HARIANRIAU.CO - Gelombang tsunami benar-benar melanda wilayah yang baru saja diguncang gempa, yakni di Donggala, dan kota Palu, Sulawesi Tengah. Akibat tusnami, banyak bangunan rusak. Salah satunya adalah Masjid Baiturahman, Palu.
Dilansir dari poskotanews, lokasi masjid tersebut terletak tak jauh dari Palu Grant Mall itu, foto kondisi masjid kemudian banyak beredar di media sosial (medsos).

Kondisi masjid rusak parah, air bah dari tsunami menenggelamkan setinggi sekitar 2 meter, kiri kanan masjid dikepung banjir itu. Arus air terlihat deras dan besar. Akan halnya kubah yang berwarna hijau, terlihat roboh miring, menimpa bangunan di bawahnya menjadi rusak.
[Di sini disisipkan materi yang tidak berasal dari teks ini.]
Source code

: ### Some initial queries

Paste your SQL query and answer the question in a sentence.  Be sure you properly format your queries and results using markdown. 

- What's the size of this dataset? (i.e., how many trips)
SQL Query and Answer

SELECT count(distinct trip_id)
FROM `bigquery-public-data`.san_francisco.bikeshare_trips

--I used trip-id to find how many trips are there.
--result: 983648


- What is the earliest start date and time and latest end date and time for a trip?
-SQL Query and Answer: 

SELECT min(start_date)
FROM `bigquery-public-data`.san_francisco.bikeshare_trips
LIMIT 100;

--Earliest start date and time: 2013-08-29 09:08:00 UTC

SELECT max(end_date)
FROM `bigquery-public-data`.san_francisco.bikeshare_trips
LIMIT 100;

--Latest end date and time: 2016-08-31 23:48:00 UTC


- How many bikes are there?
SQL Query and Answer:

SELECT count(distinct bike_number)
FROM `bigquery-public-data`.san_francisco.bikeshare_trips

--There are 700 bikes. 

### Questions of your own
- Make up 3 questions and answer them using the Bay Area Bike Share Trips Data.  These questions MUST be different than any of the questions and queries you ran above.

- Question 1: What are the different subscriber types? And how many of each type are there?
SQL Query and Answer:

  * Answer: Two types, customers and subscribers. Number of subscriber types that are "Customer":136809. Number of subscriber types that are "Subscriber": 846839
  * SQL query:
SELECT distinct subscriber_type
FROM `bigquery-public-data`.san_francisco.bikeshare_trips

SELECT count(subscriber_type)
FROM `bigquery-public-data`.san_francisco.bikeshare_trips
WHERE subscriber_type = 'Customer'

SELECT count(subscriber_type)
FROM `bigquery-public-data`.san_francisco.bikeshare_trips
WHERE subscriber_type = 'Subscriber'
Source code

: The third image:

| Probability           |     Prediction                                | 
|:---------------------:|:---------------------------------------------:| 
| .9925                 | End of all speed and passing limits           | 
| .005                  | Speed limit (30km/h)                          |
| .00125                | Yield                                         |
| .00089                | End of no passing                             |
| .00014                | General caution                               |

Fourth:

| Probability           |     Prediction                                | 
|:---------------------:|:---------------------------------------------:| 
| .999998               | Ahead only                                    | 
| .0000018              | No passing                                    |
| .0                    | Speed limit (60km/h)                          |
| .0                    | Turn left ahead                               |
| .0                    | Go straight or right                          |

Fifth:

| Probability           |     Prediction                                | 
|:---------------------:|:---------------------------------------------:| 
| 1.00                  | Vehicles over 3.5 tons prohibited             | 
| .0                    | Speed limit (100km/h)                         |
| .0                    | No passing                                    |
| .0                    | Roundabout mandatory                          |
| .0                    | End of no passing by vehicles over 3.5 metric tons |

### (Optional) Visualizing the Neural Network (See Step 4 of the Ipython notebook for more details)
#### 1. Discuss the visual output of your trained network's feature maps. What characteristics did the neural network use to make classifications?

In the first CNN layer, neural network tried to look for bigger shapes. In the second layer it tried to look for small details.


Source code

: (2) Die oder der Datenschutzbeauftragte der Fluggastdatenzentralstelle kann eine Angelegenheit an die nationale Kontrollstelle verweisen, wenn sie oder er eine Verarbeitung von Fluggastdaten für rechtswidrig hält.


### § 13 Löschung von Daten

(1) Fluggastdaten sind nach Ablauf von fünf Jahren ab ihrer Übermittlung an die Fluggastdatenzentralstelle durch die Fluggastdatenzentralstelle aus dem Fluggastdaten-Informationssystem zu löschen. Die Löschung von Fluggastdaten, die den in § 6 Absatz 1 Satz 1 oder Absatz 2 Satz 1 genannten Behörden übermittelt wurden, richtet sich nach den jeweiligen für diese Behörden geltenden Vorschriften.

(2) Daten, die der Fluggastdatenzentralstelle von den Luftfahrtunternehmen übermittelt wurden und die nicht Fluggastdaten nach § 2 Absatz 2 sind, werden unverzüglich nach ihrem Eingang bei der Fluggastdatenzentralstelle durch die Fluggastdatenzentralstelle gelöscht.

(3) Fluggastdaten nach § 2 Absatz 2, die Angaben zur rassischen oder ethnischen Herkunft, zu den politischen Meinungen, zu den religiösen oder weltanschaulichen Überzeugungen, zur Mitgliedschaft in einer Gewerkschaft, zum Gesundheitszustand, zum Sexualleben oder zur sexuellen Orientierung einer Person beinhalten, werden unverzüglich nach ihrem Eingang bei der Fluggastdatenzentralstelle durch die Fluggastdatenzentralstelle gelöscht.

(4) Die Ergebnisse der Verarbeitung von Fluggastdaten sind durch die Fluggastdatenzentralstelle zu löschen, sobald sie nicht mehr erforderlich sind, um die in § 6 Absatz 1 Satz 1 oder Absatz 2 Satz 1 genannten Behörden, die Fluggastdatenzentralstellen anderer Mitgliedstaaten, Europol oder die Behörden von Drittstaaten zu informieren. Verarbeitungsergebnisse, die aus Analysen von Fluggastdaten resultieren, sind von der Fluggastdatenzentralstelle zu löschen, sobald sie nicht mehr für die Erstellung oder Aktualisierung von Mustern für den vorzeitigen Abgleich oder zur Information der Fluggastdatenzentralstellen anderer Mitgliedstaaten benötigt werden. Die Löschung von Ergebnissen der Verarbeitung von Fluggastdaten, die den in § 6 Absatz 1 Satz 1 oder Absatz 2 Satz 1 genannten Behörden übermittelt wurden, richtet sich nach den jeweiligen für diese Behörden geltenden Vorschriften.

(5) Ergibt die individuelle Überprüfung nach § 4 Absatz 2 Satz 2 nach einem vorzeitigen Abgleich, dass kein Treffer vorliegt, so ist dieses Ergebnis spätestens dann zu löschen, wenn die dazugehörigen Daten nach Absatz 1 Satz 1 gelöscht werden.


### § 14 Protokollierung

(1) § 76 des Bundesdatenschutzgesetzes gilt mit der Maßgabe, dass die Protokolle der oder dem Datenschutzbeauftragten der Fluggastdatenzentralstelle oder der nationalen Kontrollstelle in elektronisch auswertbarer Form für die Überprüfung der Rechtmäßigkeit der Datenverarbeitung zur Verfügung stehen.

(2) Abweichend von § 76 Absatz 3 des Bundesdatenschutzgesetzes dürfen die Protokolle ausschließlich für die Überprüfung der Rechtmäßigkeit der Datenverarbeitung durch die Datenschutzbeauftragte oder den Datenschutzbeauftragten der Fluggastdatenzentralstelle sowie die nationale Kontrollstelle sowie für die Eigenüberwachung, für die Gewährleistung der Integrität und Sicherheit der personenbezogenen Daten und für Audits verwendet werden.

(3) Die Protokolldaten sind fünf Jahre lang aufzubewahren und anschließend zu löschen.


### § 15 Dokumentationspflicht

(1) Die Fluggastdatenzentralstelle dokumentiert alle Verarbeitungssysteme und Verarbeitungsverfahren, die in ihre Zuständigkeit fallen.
Tampak juga menara sedikit miri. Diperkirakan di dalam bangunan itu penuh lumpur, karena kedatangan air bah yang sangat besar. Bangunan-bangunan di sekitar juga terendam banjir tsunami.
Di media sosial beredar video yang menunjukkan ombak besar menerjang pantai sekitar pesisir Palu. Video lain menunjukkan, air bah menerjang masuk pemukiman. Belum jelas apakah jatuh korban. Selain di Palu dan Donggala, tsunami juga melanda Mamuji di Sulawesi Barat..
Sebelumnya, Kepala BMKG Dwi Korita Karmawati memastikan bawah benar terjadi tsunami, menghantam kawasan pantai Talise, Kota Palu dengan ketinggian hingga 1,5 meter akibat gempa berkekuatan 7,7 pada skala Richter yang mengguncang Donggala, Sulawesi Tengah, tetapi air sudah surut.
“Dari pemantauan di lapangan, benar terjadi tsunami, dan bahwa video yang beredar itu memang benar,” kata Dwi Korita Karmawati dalam jumpa pers di kantor BMKG, Jumat malam (28/09).